[[ Data records open ]]

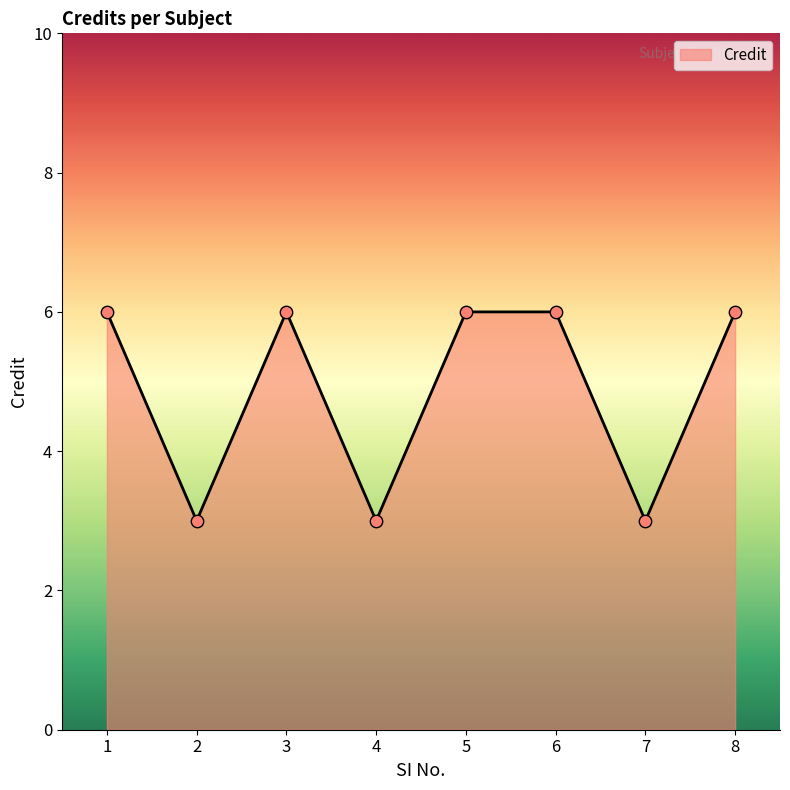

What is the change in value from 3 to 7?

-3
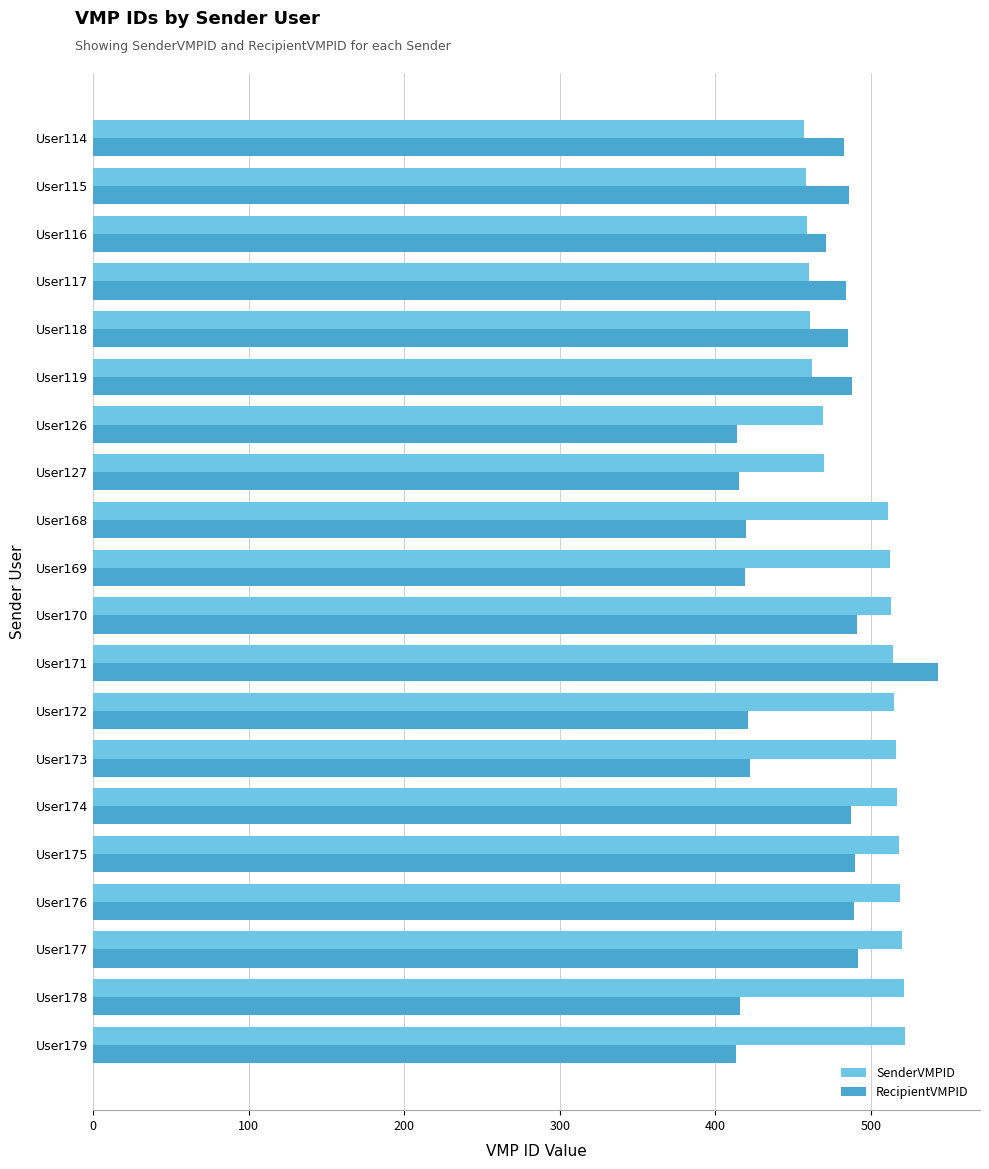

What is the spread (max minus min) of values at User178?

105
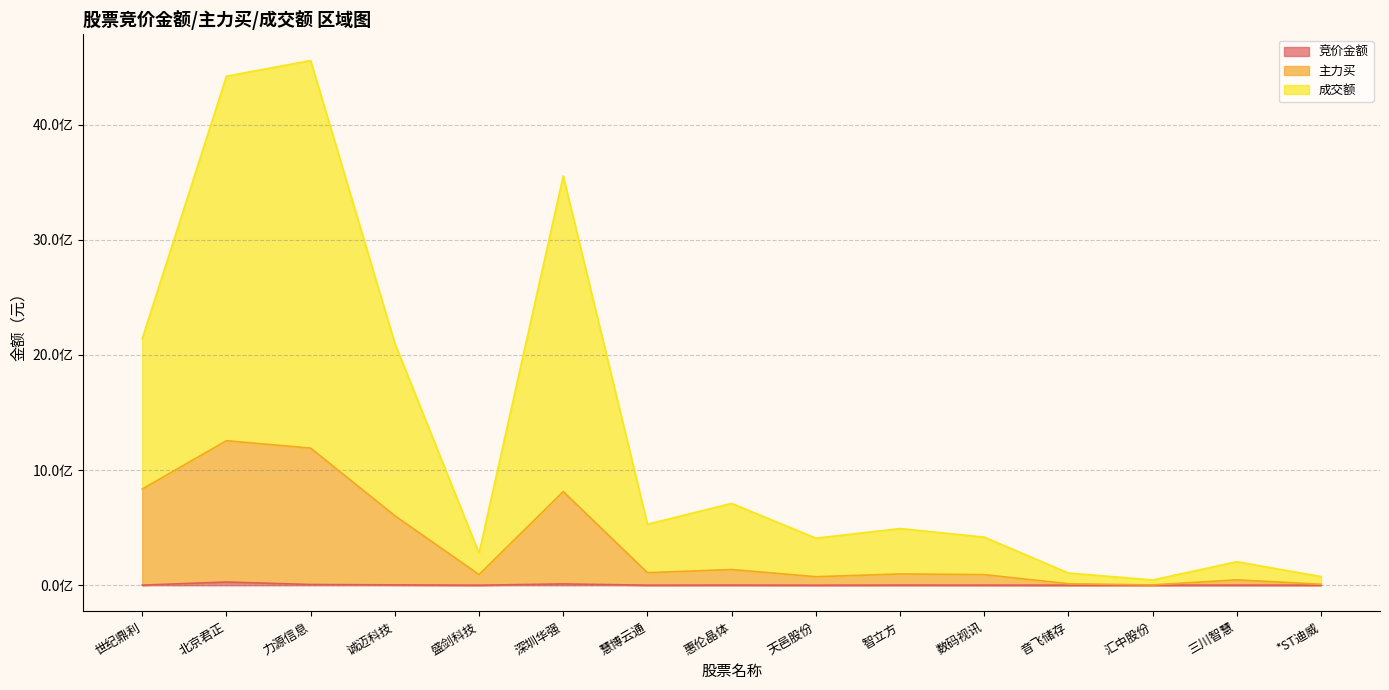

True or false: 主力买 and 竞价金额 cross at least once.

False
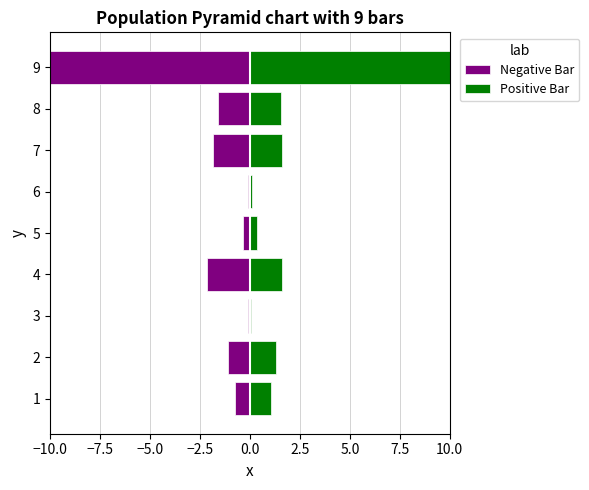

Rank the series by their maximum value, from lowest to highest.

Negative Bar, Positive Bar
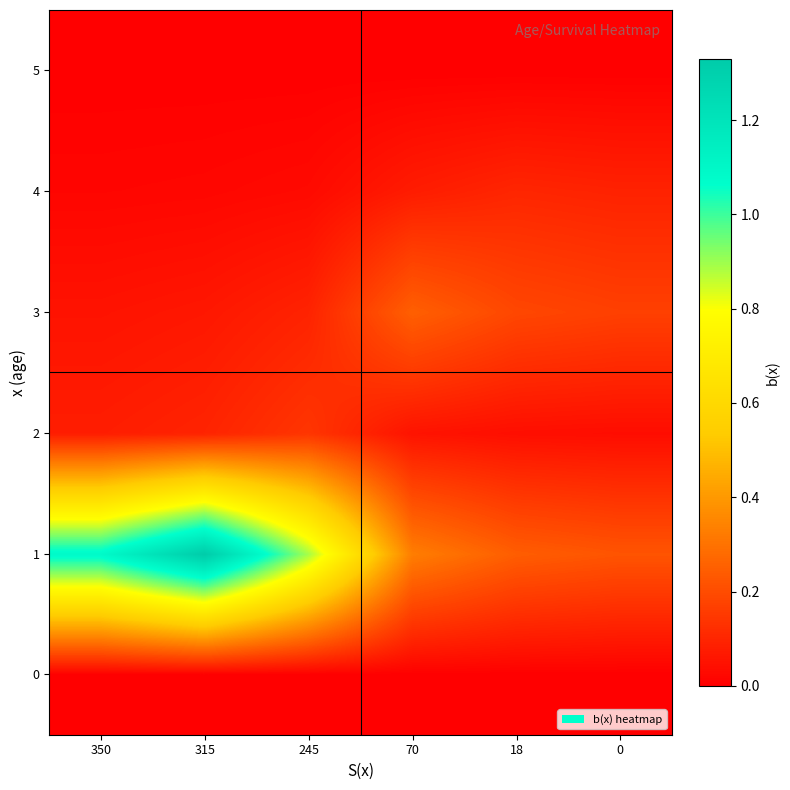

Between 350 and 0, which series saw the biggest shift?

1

[[ Data records closed ]]

Assignment
Output every record above word for word, leaving out the pictures.

Problem solution
What is the change in value from 3 to 7?

-3

What is the spread (max minus min) of values at User178?

105

True or false: 主力买 and 竞价金额 cross at least once.

False

Rank the series by their maximum value, from lowest to highest.

Negative Bar, Positive Bar

Between 350 and 0, which series saw the biggest shift?

1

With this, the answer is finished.